Taliban drug-dealing

Taliban drug-dealing

Total Surveillance Failed to Net Snowden

Except that all the national security surveillance in the world didn’t catch him before he flew to Hong Kong to meet with reporters and turn over evidence of these secret slides that document an out-of-control surveillance program. Whoops.

White suburban soccer moms love NSA surveillance!, Falguni Sheth, Salon

Must Have Missed the Fatwa About Drug Dealing

The Taliban now seem more focused on the drug trade than on fighting the enemy. “The Taliban’s new definition of jihad is making money from the drug trade,” says Abdali. The Helmand subcommander puts it this way: “We are using all of our energy protecting poppy fields, our drug interests, and convoys from government forces.” [An analyst] says he has never seen the Taliban fight so hard to protect their turf.

The Taliban’s Life of Luxury, Ron Moreau, Newsweek

They Forgot to Include Funds for Developing a Tree That Grows Money in Their Budget

According to a 2012 study by two Stimson Center researchers, U.S. spending on nuclear weapons is approximately $31 billion per year. The projected costs for maintaining and modernizing the current U.S. nuclear force will increase those costs in the coming decade.

The Navy is currently planning for 12 new nuclear-armed ballistic missile submarines to carry more than 1,000 nuclear warheads into the 2070s, at a total cost of almost $350 billion. The Air Force wants a new, nuclear-armed strategic bomber that would cost at least $68 billion, as well as a new fleet of land-based ballistic missiles that would cost billions more.

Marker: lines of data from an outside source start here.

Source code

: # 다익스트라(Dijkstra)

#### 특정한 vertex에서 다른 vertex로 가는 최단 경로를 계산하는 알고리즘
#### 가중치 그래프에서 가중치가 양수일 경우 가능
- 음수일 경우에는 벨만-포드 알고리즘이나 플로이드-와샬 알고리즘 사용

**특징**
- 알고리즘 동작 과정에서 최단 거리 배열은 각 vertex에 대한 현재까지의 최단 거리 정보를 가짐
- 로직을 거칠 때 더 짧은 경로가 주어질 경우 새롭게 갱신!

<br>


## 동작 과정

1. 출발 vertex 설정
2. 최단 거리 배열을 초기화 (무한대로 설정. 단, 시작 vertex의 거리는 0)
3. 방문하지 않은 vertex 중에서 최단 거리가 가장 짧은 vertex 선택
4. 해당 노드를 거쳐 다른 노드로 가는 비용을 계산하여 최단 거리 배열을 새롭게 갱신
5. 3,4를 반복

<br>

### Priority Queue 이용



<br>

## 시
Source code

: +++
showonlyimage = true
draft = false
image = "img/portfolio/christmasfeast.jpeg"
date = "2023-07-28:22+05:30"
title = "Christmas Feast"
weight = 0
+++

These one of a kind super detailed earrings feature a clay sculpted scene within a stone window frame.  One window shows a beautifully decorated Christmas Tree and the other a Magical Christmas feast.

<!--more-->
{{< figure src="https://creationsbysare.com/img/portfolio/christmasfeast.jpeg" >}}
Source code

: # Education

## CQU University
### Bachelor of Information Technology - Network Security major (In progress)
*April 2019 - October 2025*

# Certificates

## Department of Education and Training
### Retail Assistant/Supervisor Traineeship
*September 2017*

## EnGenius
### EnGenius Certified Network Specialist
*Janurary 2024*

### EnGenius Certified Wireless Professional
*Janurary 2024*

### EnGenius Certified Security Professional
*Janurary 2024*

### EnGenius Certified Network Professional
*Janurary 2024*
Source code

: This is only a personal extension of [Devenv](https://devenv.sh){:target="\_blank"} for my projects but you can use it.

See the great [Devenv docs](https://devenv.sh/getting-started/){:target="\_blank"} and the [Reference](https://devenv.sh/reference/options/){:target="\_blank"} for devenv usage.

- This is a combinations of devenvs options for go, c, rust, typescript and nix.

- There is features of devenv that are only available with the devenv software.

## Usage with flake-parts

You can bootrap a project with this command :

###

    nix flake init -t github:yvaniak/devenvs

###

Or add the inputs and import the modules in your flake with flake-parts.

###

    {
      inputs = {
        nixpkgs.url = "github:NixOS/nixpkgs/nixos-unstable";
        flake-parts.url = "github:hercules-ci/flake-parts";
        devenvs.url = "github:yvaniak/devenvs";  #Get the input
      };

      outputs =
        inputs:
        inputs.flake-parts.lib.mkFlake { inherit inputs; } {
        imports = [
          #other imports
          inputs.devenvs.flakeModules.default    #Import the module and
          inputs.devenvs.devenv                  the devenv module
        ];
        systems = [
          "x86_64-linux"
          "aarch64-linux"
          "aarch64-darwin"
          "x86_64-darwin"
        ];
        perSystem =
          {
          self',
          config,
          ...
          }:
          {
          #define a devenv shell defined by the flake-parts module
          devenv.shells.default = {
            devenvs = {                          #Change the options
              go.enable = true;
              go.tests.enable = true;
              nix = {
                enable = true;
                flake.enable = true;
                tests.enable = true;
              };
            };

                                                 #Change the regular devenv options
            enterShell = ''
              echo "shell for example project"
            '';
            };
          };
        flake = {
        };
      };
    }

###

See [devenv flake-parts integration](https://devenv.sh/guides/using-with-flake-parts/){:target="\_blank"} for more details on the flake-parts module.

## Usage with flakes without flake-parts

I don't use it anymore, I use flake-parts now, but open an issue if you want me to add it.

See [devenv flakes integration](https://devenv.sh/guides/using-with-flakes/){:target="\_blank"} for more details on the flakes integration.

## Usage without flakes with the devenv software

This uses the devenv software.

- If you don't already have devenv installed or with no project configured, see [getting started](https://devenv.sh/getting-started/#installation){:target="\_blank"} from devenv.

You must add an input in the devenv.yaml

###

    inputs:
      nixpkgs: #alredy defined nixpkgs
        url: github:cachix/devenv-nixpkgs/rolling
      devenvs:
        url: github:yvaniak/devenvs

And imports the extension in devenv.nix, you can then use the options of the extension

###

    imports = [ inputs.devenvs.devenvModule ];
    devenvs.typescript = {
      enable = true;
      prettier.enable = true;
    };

Current plans call for upgrading about 300 units of the tactical version and about 100 of the strategic version of the B61 nuclear warhead at an estimated cost exceeding $10.4 billion.

Renewed U.S.-Led Nuclear Weapons Risk Reduction Steps Are Necessary and Overdue, Daryl Kimball, Arms Control Today

Remember: It Was the U.S. That Flipped the Ignition Switch on This Infernal Machine

By the end of this one day, 231 people will have been killed by rocket-propelled grenades (RPGs), snipers or roadside bombs. Security forces will have reported finding another 86 bodies, most of them bound, tortured and shot, “execution style,” as the reports read.

On this day, 58 home-made bombs will explode and 33 others will be defused, insurgents will fire on US troops in 61 incidents, nine weapons stockpiles will be discovered and an unknown number of people will be kidnapped in seven ambushes. At three points throughout the day, there will be a brief flash of hope that the kidnapped deputy health minister will be found alive, after all.

The 1,345th day of Operation Iraqi Freedom, Nov. 23, 2006, is a particularly brutal day in the war in Iraq, bloodier than any before it.

The WikiLeaks Iraq Logs: A Protocol of Barbarity, Der Spiegel

Thanks to WikiLeaks, Stratfor’s Credibility Shattered

A company called Stratfor was revealed has having tried to render the Lockerbie bomber out of Libya as that country was falling apart. Private companies should not have their own foreign policies. Bad things happen when they do, as I was saying to the shade of Mohammad Mossadegh just the other day.